Ellie roamed the many rooms in memory, all but Jack’s, though Chloe had offered to show her that too. “It’s still beautiful, though neglected. Sometimes when I was there, it was hard to keep my mind on lessons. I’d look around and imagine all the pleasure to be had in turning it lovely again, especially the garden.”
“It’s been forgotten, then. Overgrown.”
“Sadly, yes. Chloe and I were hoping to bring a corner to life on the south side, where there’s a charming dripping cistern. It overlooks the river . . .” She left off, letting go of the dream like the scattered garden seed on the back road.

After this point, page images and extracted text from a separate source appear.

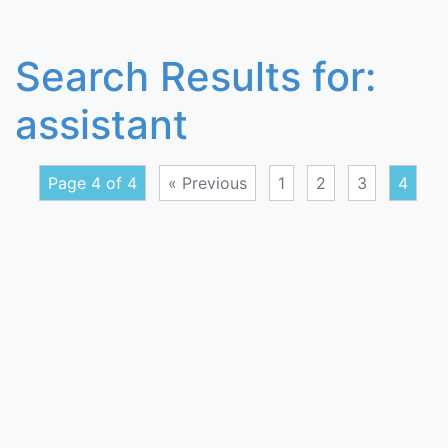
Search Results for:
assistant
Page 4 of 4
« Previous
1
2
3
4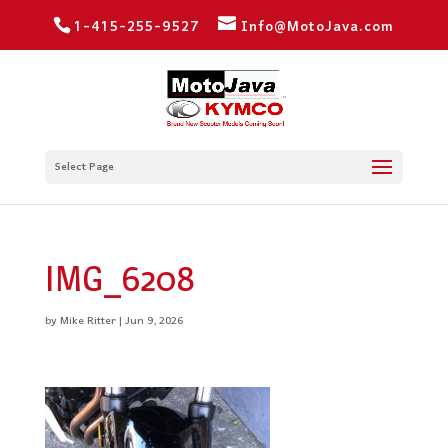
1-415-255-9527
Info@MotoJava.com
Select Page
IMG_6208
by
Mike Ritter
|
Jun 9, 2026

“You share your father’s fondness for the place. He once spent many pleasant hours there.” She rested her fan in her lap. “Every house, to be a true home, needs a mistress. River
Hill has been without one for fifty years or better. Perhaps Mr. Turlock will settle down and make it grand again.”
“I doubt that will ever happen. He’s—” Ellie changed course lest she betray what Chloe had confided about the sale. “He’s a very busy man. His interests lie elsewhere. Though I wish he would settle down, if only for Chloe’s sake.”
“You’re very fond of her.”
“I worry about what will become of her.” A breeze stirred the loose tendrils about her flushed face, and she turned in its direction. “Like you, my every emotion seems to cloud matters. I wish I had more of the Ballantyne steel.”
“Oh, ’tis there but buried deep.”
Was it? Then why did she feel so tossed about, her thoughts and emotions in a perpetual tangle? Feigning calm, she kissed Mama’s smooth cheek. “I’d best go to bed . . . say my prayers. And I promise to eat a hearty breakfast on the morrow.”
Mama gave no answer, just squeezed her hand in a wordless good night.